The classic Private Equity (PE) model is fundamentally flawed and Fordhouse represents a new, better approach to direct investment.
PE funds typically have lifecycles of around 7-10 years end to end, which can be broken down into 3 phases:
The first few years are spent fundraising; sourcing funds from a variety investors.
This is followed by the investment period where the raised capital is deployed into the fund’s investments; deals are completed and operational improvements are made. This typically lasts for 3-5 years (5 being the average holding time for a PE backed company).
In the final stretch, PE investors will look to crystalise their returns by selling on their portfolio businesses to trade or another PE firm.
We believe this model creates two massive perverse incentives:
If you don’t get the money out the door in the first couple of years post-raise, you have to hand it back to the investors. This drives poor investment decisions, as PE firms panic buy towards the end of the capital deployment period.
There is extreme time pressure from investors to return funds (with a hefty profit) resulting in PE managers becoming driven by increasingly tight deadlines, typically measured by Internal Rates of Return (IRR).
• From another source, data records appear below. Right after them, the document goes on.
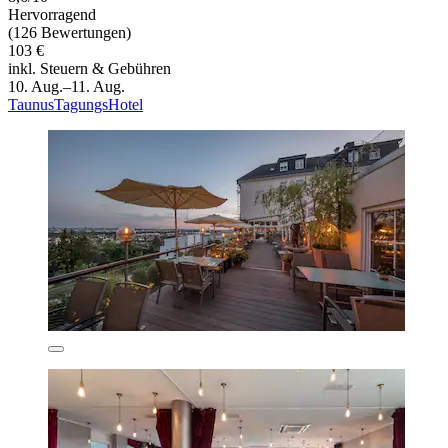
Hervorragend
(126 Bewertungen)
103 €
inkl. Steuern & Gebühren
10. Aug.–11. Aug.
TaunusTagungsHotel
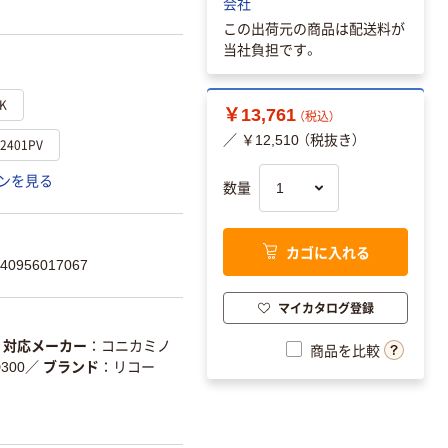
会社
この出荷元の商品は配送料が
当社負担です。
K
￥13,761
（税込）
／ ￥12,510 （税抜き）
401PV
ンを見る
数量
カゴに入れる
0956017067
マイカタログ登録
対応メーカー
コニカミノ
商品を比較
300
／
ブランド
リコー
The means that less time can be spend working with portfolio businesses, improving operations and adding genuine business value and more efforts are committed to short-term deal engineering.
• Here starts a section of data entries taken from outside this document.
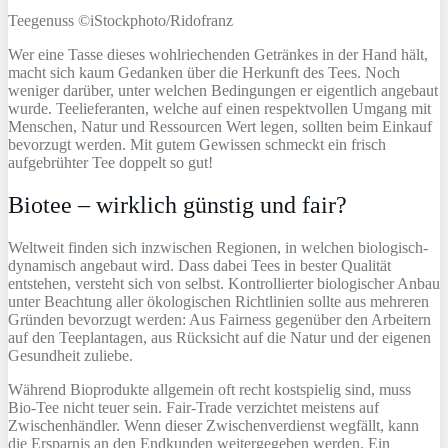
Teegenuss ©iStockphoto/Ridofranz
Wer eine Tasse dieses wohlriechenden Getränkes in der Hand hält,
macht sich kaum Gedanken über die Herkunft des Tees. Noch
weniger darüber, unter welchen Bedingungen er eigentlich angebaut
wurde. Teelieferanten, welche auf einen respektvollen Umgang mit
Menschen, Natur und Ressourcen Wert legen, sollten beim Einkauf
bevorzugt werden. Mit gutem Gewissen schmeckt ein frisch
aufgebrühter Tee doppelt so gut!
Biotee – wirklich günstig und fair?
Weltweit finden sich inzwischen Regionen, in welchen biologisch-
dynamisch angebaut wird. Dass dabei Tees in bester Qualität
entstehen, versteht sich von selbst. Kontrollierter biologischer Anbau
unter Beachtung aller ökologischen Richtlinien sollte aus mehreren
Gründen bevorzugt werden: Aus Fairness gegenüber den Arbeitern
auf den Teeplantagen, aus Rücksicht auf die Natur und der eigenen
Gesundheit zuliebe.
Während Bioprodukte allgemein oft recht kostspielig sind, muss
Bio-Tee nicht teuer sein. Fair-Trade verzichtet meistens auf
Zwischenhändler. Wenn dieser Zwischenverdienst wegfällt, kann
die Ersparnis an den Endkunden weitergegeben werden. Ein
This is why we decided to set up differently at Fordhouse. Our core belief is in creating value through sustainable operational improvement rather than financial engineering. We work with a small group of investors who have a long-term view and afford us as much time as we need to focus on operating and growing solid businesses that will thrive in the long-term. It is also why we work with a smaller number of investments than the median private investor: we believe in quality not quantity.
Longer term and evergreen funds are beginning to catch the attention of investors, and we think that this great. Building and investing in businesses takes time and patience rather than short term punts. This shift to the next generation of direct investment firms like Fordhouse will yield companies with more resilience, vision and impact, and investors with greater returns on their invested capital.